Lew still agrees with that basic view, calling the Messianics "extremely dishonest" because the movement is funded and backed by Christian evangelists.

"The facade of it being a Jewish movement is a sham," he said.

But Lew said he'd be much more concerned about those missionaries today if they were as active, visible or vocal in the Bay Area as they are in other parts of the country.

In addition, he said, today's Jewish community has more pressing problems than any threat from Messianics. The menace of such missionary groups as Jews for Jesus is just "a drop in the bucket," the rabbi said, compared to the overall lack of Jewish affiliation to synagogues.

"We have much more important things to worry about, which is Jews just not being Jews," he said.

Rabbi Doug Kahn, executive director of the S.F.-based Jewish Community Relations Council, agreed that battling missionaries isn't among the community's top concerns.

"I think the Jewish community has rightly put its energy into Jewish continuity and Jewish education," he said, noting that a well-grounded Jewish education is the strongest defense against proselytizers.

"Our best response is to help Jews feel absolute pride in their Judaism," he said.

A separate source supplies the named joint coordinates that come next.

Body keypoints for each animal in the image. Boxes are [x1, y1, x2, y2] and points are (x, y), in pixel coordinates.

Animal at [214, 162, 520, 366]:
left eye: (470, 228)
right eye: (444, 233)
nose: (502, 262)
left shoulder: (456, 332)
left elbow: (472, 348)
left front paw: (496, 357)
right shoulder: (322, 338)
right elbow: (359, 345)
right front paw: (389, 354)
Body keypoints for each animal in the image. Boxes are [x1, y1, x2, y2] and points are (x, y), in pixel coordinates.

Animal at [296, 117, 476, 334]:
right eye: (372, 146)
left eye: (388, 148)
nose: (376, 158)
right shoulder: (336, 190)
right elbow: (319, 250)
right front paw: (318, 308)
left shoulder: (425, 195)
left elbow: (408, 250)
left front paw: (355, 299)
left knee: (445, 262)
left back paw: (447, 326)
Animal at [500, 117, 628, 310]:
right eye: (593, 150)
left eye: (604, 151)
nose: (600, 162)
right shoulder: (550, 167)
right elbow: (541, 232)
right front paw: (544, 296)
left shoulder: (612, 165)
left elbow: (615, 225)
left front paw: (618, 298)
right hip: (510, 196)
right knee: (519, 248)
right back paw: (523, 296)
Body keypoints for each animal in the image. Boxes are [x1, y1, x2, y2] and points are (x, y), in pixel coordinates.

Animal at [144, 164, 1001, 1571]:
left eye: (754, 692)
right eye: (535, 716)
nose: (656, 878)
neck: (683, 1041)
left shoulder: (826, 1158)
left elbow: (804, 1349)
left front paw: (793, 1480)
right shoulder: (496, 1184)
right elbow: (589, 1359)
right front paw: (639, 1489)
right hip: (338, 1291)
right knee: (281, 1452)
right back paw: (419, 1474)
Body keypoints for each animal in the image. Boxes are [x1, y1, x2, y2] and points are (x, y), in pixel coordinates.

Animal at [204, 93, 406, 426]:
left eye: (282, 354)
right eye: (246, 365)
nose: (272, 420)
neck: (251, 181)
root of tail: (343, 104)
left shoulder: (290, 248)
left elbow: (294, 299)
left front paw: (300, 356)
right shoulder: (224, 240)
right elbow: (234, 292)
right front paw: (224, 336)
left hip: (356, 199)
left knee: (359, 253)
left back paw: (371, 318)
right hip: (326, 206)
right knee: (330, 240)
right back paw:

Moishe Rosen, the founder of Jews for Jesus who stepped down as its executive director in May, in some ways appreciates the lack of active opposition from the Bay Area Jewish community. Foes here don't smash windows, slash tires, spray-paint graffiti or make harassing telephone calls, he said.

"This is probably the most tolerant Jewish community in the country," said Rosen, who still comes into the office even though he stepped down from his position in May after two decades. "The attitude here is live and let live."

But Lew noted that the Jewish community's reaction to Messianic proselytizing is primarily a reflection of the missionaries' relatively low profile here and the Bay Area's overall liberalism.

"This is such a tolerant, open atmosphere," he said. "It's hard to come out against any group, no matter how abhorrent its views may be."